Convert the records below, from the start up to and including the line containing "CPAM de Haute-Garonne", into a JSON list of strings with one string per line and no blank lines.

Top of Supplied information

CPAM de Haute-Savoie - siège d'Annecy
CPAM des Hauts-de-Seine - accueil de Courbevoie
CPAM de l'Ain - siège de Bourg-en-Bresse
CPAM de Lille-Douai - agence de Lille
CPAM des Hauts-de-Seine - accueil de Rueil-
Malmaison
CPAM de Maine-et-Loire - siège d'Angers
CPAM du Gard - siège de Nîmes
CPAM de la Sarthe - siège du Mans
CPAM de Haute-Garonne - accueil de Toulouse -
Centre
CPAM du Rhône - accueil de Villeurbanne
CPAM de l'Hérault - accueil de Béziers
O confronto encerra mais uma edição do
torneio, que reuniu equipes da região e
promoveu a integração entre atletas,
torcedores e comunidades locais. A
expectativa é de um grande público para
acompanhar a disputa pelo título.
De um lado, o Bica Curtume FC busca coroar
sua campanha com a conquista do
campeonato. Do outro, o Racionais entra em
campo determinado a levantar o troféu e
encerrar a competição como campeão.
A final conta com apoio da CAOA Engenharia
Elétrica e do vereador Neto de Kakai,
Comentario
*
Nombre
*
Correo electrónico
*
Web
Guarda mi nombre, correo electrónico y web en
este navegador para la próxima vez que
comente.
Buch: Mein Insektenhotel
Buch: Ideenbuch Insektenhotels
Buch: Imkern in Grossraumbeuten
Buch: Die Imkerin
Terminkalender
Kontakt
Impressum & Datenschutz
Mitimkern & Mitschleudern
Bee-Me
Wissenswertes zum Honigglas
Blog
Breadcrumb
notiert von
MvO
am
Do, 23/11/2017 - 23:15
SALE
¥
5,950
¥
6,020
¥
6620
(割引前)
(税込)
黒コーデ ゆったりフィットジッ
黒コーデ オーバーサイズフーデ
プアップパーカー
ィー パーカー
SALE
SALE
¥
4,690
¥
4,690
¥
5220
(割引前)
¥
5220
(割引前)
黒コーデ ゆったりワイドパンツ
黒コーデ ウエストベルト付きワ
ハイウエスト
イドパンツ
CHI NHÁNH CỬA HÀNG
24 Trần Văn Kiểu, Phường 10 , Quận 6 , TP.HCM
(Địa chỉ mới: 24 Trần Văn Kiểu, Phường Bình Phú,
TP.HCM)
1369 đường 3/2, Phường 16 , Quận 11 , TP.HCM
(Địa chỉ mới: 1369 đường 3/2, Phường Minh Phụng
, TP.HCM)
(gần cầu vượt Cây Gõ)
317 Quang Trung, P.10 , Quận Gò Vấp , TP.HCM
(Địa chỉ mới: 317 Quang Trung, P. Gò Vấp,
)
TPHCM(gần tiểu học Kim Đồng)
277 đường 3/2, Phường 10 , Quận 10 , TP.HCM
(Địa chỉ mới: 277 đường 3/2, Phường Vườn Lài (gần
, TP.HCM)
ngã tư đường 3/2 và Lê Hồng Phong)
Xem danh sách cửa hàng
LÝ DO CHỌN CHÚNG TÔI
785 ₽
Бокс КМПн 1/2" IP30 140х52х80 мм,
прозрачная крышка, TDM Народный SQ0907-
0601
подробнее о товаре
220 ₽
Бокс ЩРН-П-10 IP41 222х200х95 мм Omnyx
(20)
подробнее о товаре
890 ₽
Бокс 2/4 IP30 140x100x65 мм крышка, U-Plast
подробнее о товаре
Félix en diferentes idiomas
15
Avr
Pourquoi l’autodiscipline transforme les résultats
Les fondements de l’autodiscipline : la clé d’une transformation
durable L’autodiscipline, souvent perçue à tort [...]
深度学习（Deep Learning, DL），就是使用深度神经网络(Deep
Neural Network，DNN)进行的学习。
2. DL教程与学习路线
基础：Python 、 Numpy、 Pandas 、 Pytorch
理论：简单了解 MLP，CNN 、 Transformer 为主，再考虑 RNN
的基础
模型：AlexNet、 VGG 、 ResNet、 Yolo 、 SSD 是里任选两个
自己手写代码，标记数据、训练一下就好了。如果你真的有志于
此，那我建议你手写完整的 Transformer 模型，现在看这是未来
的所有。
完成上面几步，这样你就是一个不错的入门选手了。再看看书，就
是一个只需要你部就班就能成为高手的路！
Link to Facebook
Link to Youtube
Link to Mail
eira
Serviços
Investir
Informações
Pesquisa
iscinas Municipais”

Bottom of Supplied information

* **Expected answer**:
[
  "CPAM de Haute-Savoie - siège d'Annecy",
  "CPAM des Hauts-de-Seine - accueil de Courbevoie",
  "CPAM de l'Ain - siège de Bourg-en-Bresse",
  "CPAM de Lille-Douai - agence de Lille",
  "CPAM des Hauts-de-Seine - accueil de Rueil-",
  "Malmaison",
  "CPAM de Maine-et-Loire - siège d'Angers",
  "CPAM du Gard - siège de Nîmes",
  "CPAM de la Sarthe - siège du Mans",
  "CPAM de Haute-Garonne - accueil de Toulouse -"
]